Por algum motivo, as palavras do rei não apaziguaram a ansiedade de Finnan como ele esperava.
— Eu trarei orgulho ao meu reino.
Valandir poupou-se apenas em esboçar um pouco perceptível sorriso de canto de boca.
Cilina deixou a companhia do marido para se aproximar do corcel.
— Rezarei todos os dias no Templo dos Ejions para que o seu caminho seja iluminado pelos Seres Aliais, meu querido. Sentirei saudades.
Finnan sentiu um aconchego em seu coração pelo olhar bondoso de sua mãe. De certa forma, ele se envergonhava por desejar tanto descer daquele cavalo e abraçá-la lamentando por ter que se afastar de sua companhia.
— Eu me sentirei grato por suas preces, minha mãe.
A esperteza de Cilina era suficiente para se contentar com a declaração formal de seu filho diante de tantos olhos que os observavam. Finnan deu ordem para que seu cavalo tomasse um lugar ao lado dos demais cavaleiros no outro lado da muralha. O Andor Conselheiro caminhou até o centro da área onde proferiu algumas palavras para abençoar os integrantes da missão.

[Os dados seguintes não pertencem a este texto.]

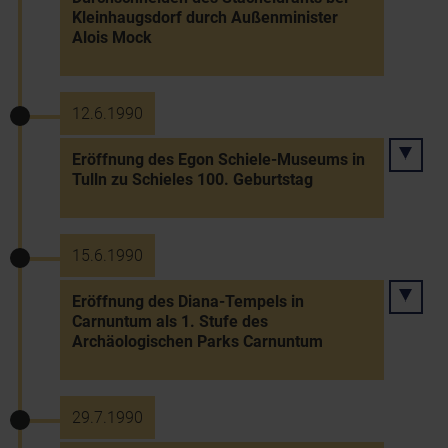
Kleinhaugsdorf durch Außenminister
Alois Mock
12.6.1990
Eröffnung des Egon Schiele-Museums in
Tulln zu Schieles 100. Geburtstag
15.6.1990
Eröffnung des Diana-Tempels in
Carnuntum als 1. Stufe des
Archäologischen Parks Carnuntum
29.7.1990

— Uma árdua jornada a partir de hoje será iniciada. Os caminhos que esses dezesseis bravos guerreiros percorrerão irá colocá-los à prova de suas capacidades e de suas crenças. Se eles mantiverem suas preces e adoração na bondade dos Seres Aliais que estão acima de tudo e todos, a vitória e a glória serão as recompensas desfrutadas. Muitos são os homens perversos que desejam o mal para esse reino e povo, mas protegido é aquele que mantém sua adoração na verdade única. Mantenham-se fiéis nos ensinamentos da Sagrada Crença Alial, e seus caminhos serão acompanhados pelos gloriosos seres nos céus. Pela Sagrada Crença.
— Pela Sagrada Crença. — repetiram os soldados.
— Pela glória de Vordia. — disse o rei.
— Pela glória de Vordia. — todos repetiram.
Após a bênção estabelecida, o comandante foi o primeiro a deixar a formação da fileira e seguir com seu cavalo em direção à entrada da ponte. Logo os demais soldados fizeram o mesmo e um por vez seguiu para deixar a extensa muralha. Finnan virou sua cabeça para trás e pôde ter um último vislumbre do rosto de sua mãe. Ela se despediu balançando a mão sutilmente de forma que Valandir não percebesse. Foi o suficiente para confortar o rapaz.
O príncipe deu ordem e seguiu os demais sendo o último a cavalgar pela estreita ponte. O vento batia forte naquela altura e a ferocidade da correnteza logo abaixo podia ser ouvida, tais águas causavam sentimentos de apreensão naqueles que ousavam atravessar a estrutura. Finnan olhou para os lados e viu apenas uma imensidão de campos que formavam a Planície Cinzenta. Campos vazios e um céu mórbido era tudo o que veria a partir de agora.